Blue Moon, nabot boulot
Richard Linklater, ou l’homme qui tourne plus vite que son ombre. A peine avait-on fini de déguster sa godardienne Nouvelle Vague que l’on découvre Blue Moon, qui fuit lui aussi les écueils du biopic classique pour brosser une tranche de vie de Lorenz Hart, ici portraituré en 1943, six mois avant sa mort. Un parolier dont les ballades sont restées dans les annales de la musique américaine moderne, qu’il s’agisse de The Lady is a Tramp, My Funny Valentine ou, bien sûr, de la sérénade qui donne son nom au présent long-métrage.
Tréteaux ou tard
On peut d’ailleurs voir Blue Moon comme un double négatif de Nouvelle Vague. Quand Godard et tous les jeunes Avengers des Cahiers du Cinéma étaient appelés à marquer l’histoire du cinoche, Hart est aujourd’hui tombé dans un relatif oubli – et demeure avant tout connu comme le premier comparse de Richard Rodgers, qui connaîtra la gloire éternelle avec celui qui remplacera Hart à ses côtés : Oscar Hammerstein II. Quand « JLG » faisait sortir le cinéma français de papa des plateaux pour le jeter dans le grand urbain parisien, Hart est, dans Blue Moon, enfermé entre les quatre murs d’un chic restaurant de Manhattan. Seul péché mignon commun aux deux auteurs, peut-être : l’un comme l’autre aime citer profusément les dialogues de Humphrey Bogart dans Casablanca…

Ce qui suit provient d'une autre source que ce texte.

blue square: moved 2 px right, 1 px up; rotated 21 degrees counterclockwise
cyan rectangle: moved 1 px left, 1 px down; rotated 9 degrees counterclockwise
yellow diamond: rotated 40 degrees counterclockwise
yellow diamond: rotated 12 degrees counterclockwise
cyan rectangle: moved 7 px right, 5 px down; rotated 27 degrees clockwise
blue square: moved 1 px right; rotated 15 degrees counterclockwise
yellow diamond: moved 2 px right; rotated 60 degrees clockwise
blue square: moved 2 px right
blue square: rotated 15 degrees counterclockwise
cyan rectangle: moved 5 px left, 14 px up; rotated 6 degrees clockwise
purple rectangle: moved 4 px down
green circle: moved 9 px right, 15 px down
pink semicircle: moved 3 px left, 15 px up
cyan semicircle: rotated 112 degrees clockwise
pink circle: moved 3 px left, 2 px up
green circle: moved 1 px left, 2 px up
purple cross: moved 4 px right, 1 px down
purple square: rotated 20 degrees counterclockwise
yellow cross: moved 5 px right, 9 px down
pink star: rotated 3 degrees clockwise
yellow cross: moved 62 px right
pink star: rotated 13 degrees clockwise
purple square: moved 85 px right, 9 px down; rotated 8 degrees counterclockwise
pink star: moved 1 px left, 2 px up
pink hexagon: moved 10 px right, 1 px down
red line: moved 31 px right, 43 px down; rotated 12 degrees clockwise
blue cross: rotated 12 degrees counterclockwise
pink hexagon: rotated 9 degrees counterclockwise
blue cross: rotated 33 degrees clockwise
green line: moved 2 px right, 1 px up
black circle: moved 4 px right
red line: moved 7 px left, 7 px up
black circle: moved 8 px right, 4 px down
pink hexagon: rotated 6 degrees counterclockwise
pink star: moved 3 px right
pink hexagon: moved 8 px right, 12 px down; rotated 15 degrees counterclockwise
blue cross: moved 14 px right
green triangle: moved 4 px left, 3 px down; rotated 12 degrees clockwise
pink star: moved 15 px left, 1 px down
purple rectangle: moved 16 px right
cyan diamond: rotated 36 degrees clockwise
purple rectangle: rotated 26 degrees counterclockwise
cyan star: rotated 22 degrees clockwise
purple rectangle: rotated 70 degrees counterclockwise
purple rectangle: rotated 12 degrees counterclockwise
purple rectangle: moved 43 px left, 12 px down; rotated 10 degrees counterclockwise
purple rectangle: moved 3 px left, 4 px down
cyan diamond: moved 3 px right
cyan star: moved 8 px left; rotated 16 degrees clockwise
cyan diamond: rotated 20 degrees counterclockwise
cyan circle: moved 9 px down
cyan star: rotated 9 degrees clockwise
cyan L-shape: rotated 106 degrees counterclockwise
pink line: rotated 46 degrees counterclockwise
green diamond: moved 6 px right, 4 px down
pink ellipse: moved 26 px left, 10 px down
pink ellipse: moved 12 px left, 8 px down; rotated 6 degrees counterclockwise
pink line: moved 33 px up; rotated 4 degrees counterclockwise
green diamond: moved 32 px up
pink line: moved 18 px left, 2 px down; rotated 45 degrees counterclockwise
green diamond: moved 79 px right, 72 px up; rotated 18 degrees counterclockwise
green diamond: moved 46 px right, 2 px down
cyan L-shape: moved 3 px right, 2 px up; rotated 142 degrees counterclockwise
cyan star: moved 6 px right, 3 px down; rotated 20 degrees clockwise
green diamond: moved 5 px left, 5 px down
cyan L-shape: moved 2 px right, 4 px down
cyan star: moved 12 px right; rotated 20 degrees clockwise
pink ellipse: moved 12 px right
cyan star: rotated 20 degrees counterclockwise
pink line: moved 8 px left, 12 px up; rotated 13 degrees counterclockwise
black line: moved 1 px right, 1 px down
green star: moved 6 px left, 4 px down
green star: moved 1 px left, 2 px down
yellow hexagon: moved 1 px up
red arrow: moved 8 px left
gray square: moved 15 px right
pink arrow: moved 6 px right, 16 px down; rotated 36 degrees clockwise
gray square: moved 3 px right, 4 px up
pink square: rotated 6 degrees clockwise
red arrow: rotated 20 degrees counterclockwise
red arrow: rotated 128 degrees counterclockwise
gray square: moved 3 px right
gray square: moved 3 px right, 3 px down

Autre trait saillant qui rapproche Lorenz Hart et Jean-Luc Godard (auxquels on pourrait ajouter Orson Welles, à qui Richard Linklater a consacré un beau film en 2008) : leur propension à (se) mettre en scène et à faire, pour paraphraser Shakespeare, de leur vie entière un petit théâtre, fût-il cruel ou absurde. Pas de doute, Linklater aime ces personnages bigger than life et, avec Hart, il est servi : bavard, cynique, mégalo, porté sur la bibine, « omnisexuel » autoproclamé (la façon dont il explicite ledit terme vaut son pesant de gin tonic) … Sans même forcer le trait, la vie du librettiste semble taillée sur mesure pour le grand écran.
Hart of Darkness
Surtout, Hart a la chance d’être interprété par l’un des tout meilleurs acteurs de sa génération, Ethan Hawke. Il y a deux ou trois décennies, le bel éphèbe de Before Sunrise ou de Bienvenue à Gattaca aurait sans doute eu du mal à remplir le costard cintré de Hart. Mais, depuis, Hawke a enchaîné les beaux rôles au cinéma (Boyhood, La Vérité) comme à la télévision (The Good Lord Bird, The Lowdown) – sans oublier celui, proprement phénoménal, de First Reformed. Même les artifices un peu grossiers déployés pour insérer Hawke dans la peau de Hart – qui était notoirement petit, chétif et menacé par une calvitie galopante – n’entament pas l’aisance qu’a l’acteur à se fondre dans le rôle.
Dommage, peut-être, que la mise en scène joliment confinée de Linklater et que l’incarnation inspirée de Hawke soient desservies par le scénario de Blue Moon. Film qui, au fond, est un peu le Mort à Venise de Lorenz Hart – puisqu’il se concentre sur le dernier amour (à sens unique) du compositeur, envers Elizabeth Weiland (Margaret Qualley, onctueuse). Hélas, à vouloir à tout prix slalomer entre les poncifs usuels des biographies filmées, le scénariste Robert Kaplow saute à pieds joints dans d’autres à peine moins souhaitables. Témoin cette capacité, toute forrest-gumpienne, de Lorenz Hart à dispenser des bons tuyaux à des gens appelés à briller. Ainsi, au romancier E.B. White, il donne l’idée d’une souris qui a emménagé dans son appartement ; et à un cinéaste débutant nommé George Hill, il conseille de raconter dans ses oeuvres des « histoires d’amitié ». Le futur auteur de Stuart Little et le réalisateur de Butch Cassidy et le Kid sauront, c’est bien commode, s’en souvenir… Pas de quoi cependant gâter le plaisir procuré par Blue Moon, avec lequel Richard Linklater prouve qu’il demeure l’un des meilleurs artisans du cinéma américain.
Blue Moon, Richard Linklater, 2025. Avec : Ethan Hawke, Margaret Qualley, Andrew Scott, Bobby Cannavale, Jonah Lees.